Here, the record is devoid of any indication that a 2% monthly service charge is an abnormal business practice. It is also lacks evidence that the individual defendants, presumably sophisticated business persons, and Davidson Brothers were compelled to do business only with plaintiff, thereby depriving them of a "meaningful choice" of other vendors (Gillman v. Chase Manhattan Bank, supra, at 11). Indeed, there is no record support for any of the traditional elements required to establish an unconscionable contract, but for the fact that the service charge is set forth in fine print in the credit application (see, id.). In the absence of any proof of high-pressure sales tactics by plaintiff, inexperience of defendants or any disparity in bargaining power between the parties (see, id.), Supreme Court erred in its finding that the agreed-upon service charge was unconscionable as a matter of law. In any event, service charges, payable after a default or upon the maturity of an obligation, have long been upheld principally because the obligor can always avoid the imposition of such charges simply by paying promptly (see, Bloom v.
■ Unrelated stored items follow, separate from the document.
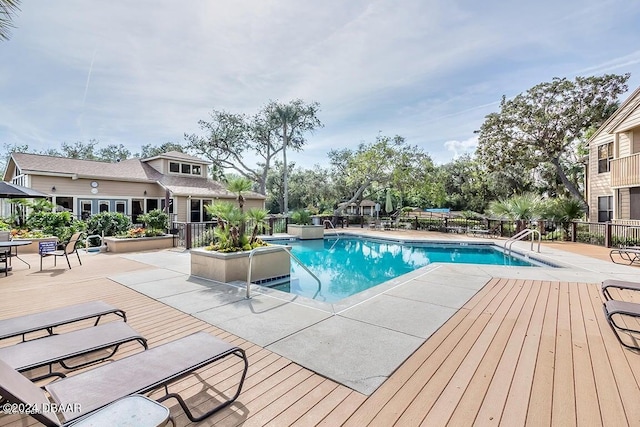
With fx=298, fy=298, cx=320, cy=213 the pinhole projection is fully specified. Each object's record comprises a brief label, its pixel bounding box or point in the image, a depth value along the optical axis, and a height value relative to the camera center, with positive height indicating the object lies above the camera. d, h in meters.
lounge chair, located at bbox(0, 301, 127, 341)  2.77 -1.10
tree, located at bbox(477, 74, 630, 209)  17.55 +5.25
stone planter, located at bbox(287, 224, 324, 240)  16.53 -1.32
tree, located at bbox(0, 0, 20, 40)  2.04 +1.39
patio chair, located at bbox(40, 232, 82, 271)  7.37 -0.92
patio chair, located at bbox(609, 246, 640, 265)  7.92 -1.68
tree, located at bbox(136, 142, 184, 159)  32.94 +7.27
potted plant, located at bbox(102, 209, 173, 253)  10.81 -1.06
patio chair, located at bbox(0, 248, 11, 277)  6.74 -1.17
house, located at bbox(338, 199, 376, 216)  36.81 -0.18
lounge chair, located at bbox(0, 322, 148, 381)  2.19 -1.09
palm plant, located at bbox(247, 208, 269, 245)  7.39 -0.20
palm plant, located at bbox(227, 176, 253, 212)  7.68 +0.59
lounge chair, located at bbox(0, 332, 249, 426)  1.61 -1.12
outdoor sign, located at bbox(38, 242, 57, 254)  7.22 -0.88
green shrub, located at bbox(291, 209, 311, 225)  17.78 -0.57
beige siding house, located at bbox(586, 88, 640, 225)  12.73 +1.66
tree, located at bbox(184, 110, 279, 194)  29.25 +6.73
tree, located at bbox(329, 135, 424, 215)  21.55 +3.30
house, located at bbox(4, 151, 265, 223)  15.16 +1.53
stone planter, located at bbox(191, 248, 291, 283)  6.08 -1.23
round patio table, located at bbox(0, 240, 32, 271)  6.62 -0.73
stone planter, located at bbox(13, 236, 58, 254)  10.14 -1.22
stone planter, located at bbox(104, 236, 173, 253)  10.74 -1.26
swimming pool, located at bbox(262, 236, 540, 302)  7.98 -2.11
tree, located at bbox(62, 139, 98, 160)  35.81 +7.49
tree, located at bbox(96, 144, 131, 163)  38.16 +7.52
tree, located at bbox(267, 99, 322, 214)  28.53 +8.57
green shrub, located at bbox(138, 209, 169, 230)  11.71 -0.37
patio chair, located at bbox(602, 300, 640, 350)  3.26 -1.22
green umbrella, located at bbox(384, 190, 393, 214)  27.83 +0.23
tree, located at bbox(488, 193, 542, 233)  15.38 -0.24
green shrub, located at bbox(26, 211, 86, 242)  11.77 -0.49
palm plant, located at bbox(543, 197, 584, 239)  14.73 -0.41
Trepmal Constr. Corp., 29 A.D.2d 951, affd 23 N.Y.2d 730 [2% per month late charge imposed after default found to be valid and enforceable]; see also, Heelan v. Security Natl. Bank, 73 Misc.2d 1004, 1008).

We are similarly compelled to disagree with Supreme Court's decision not to award any counsel fees to plaintiff. In the absence of any showing that defendants were "commercially illiterate consumer[s] beguiled into a grossly unfair bargain by a deceptive vendor" (Equitable Lbr. Corp. v. IPA Land Dev. Corp., 38 N.Y.2d 516, 523), the court had no basis for refusing an award of said fees. As limited by its brief on appeal, plaintiff only seeks an award of reasonable counsel fees. "[S]ince our discretionary authority to award counsel fees is as broad as that of Supreme Court" (Vacation Vil. Homeowners' Assn. v. Mordkofsky, 254 A.D.2d 650, 651, lv denied 93 N.Y.2d 920), in lieu of remittal, we award plaintiff $1,500 in counsel fees.

Peters, J.P., Spain and Mugglin, JJ., concur.

ORDERED that the judgment is modified, on the law and the facts, without costs, by reversing so much thereof as awarded interest at the rate of 9% per annum and as declined to award counsel fees; interest should be calculated at the rate of 2% per month as set forth on exhibit B to plaintiff's memorandum of law filed with the Supreme Court, said service charge to be imposed only up until the date of the entry of the judgment appealed from, and counsel fees of $1,500 awarded to plaintiff; and, as so modified, affirmed.